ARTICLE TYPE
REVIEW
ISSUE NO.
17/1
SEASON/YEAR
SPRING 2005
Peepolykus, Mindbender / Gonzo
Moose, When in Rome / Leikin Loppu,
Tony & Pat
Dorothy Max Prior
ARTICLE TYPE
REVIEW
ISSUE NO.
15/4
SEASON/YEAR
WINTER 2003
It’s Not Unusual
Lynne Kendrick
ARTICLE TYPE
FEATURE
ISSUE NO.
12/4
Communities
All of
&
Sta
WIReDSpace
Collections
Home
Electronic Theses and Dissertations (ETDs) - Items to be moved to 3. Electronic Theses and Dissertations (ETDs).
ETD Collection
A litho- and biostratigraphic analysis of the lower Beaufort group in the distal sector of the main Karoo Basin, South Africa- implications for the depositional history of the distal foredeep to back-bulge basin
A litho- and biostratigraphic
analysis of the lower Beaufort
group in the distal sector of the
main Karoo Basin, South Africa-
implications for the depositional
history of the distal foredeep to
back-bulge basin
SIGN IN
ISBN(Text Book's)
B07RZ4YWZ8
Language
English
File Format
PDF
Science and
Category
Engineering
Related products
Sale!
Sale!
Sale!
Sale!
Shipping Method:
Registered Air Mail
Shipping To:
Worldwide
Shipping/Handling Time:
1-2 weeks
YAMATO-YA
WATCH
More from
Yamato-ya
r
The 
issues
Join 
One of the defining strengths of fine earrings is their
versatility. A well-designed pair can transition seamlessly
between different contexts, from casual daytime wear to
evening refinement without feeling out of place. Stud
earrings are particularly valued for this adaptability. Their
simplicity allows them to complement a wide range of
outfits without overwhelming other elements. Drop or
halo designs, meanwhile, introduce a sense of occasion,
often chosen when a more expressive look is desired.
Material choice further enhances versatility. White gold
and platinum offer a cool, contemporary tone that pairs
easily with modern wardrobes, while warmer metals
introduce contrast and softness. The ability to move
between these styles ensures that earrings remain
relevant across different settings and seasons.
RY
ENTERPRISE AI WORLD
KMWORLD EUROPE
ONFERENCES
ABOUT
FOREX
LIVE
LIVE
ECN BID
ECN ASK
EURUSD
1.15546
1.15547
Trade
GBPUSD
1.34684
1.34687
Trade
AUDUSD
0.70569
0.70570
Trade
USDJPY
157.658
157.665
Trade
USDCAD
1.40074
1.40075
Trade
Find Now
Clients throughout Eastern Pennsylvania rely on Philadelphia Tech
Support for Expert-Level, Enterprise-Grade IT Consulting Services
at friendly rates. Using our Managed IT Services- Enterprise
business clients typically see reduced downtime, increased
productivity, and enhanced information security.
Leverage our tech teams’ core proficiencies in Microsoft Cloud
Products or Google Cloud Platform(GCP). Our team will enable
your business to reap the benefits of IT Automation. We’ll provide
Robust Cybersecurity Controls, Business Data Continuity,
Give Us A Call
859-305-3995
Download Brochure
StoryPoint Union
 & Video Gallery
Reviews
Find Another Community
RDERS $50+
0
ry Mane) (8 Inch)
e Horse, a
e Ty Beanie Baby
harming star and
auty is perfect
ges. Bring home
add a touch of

[YOUR ASSIGNMENT] Rewrite the lines of the entries above, putting "Buy" wherever "Trade" appears and keeping everything else the same.

[ANSWER SPACE]
ARTICLE TYPE
REVIEW
ISSUE NO.
17/1
SEASON/YEAR
SPRING 2005
Peepolykus, Mindbender / Gonzo
Moose, When in Rome / Leikin Loppu,
Tony & Pat
Dorothy Max Prior
ARTICLE TYPE
REVIEW
ISSUE NO.
15/4
SEASON/YEAR
WINTER 2003
It’s Not Unusual
Lynne Kendrick
ARTICLE TYPE
FEATURE
ISSUE NO.
12/4
Communities
All of
&
Sta
WIReDSpace
Collections
Home
Electronic Theses and Dissertations (ETDs) - Items to be moved to 3. Electronic Theses and Dissertations (ETDs).
ETD Collection
A litho- and biostratigraphic analysis of the lower Beaufort group in the distal sector of the main Karoo Basin, South Africa- implications for the depositional history of the distal foredeep to back-bulge basin
A litho- and biostratigraphic
analysis of the lower Beaufort
group in the distal sector of the
main Karoo Basin, South Africa-
implications for the depositional
history of the distal foredeep to
back-bulge basin
SIGN IN
ISBN(Text Book's)
B07RZ4YWZ8
Language
English
File Format
PDF
Science and
Category
Engineering
Related products
Sale!
Sale!
Sale!
Sale!
Shipping Method:
Registered Air Mail
Shipping To:
Worldwide
Shipping/Handling Time:
1-2 weeks
YAMATO-YA
WATCH
More from
Yamato-ya
r
The 
issues
Join 
One of the defining strengths of fine earrings is their
versatility. A well-designed pair can transition seamlessly
between different contexts, from casual daytime wear to
evening refinement without feeling out of place. Stud
earrings are particularly valued for this adaptability. Their
simplicity allows them to complement a wide range of
outfits without overwhelming other elements. Drop or
halo designs, meanwhile, introduce a sense of occasion,
often chosen when a more expressive look is desired.
Material choice further enhances versatility. White gold
and platinum offer a cool, contemporary tone that pairs
easily with modern wardrobes, while warmer metals
introduce contrast and softness. The ability to move
between these styles ensures that earrings remain
relevant across different settings and seasons.
RY
ENTERPRISE AI WORLD
KMWORLD EUROPE
ONFERENCES
ABOUT
FOREX
LIVE
LIVE
ECN BID
ECN ASK
EURUSD
1.15546
1.15547
Buy
GBPUSD
1.34684
1.34687
Buy
AUDUSD
0.70569
0.70570
Buy
USDJPY
157.658
157.665
Buy
USDCAD
1.40074
1.40075
Buy
Find Now
Clients throughout Eastern Pennsylvania rely on Philadelphia Tech
Support for Expert-Level, Enterprise-Grade IT Consulting Services
at friendly rates. Using our Managed IT Services- Enterprise
business clients typically see reduced downtime, increased
productivity, and enhanced information security.
Leverage our tech teams’ core proficiencies in Microsoft Cloud
Products or Google Cloud Platform(GCP). Our team will enable
your business to reap the benefits of IT Automation. We’ll provide
Robust Cybersecurity Controls, Business Data Continuity,
Give Us A Call
859-305-3995
Download Brochure
StoryPoint Union
 & Video Gallery
Reviews
Find Another Community
RDERS $50+
0
ry Mane) (8 Inch)
e Horse, a
e Ty Beanie Baby
harming star and
auty is perfect
ges. Bring home
add a touch of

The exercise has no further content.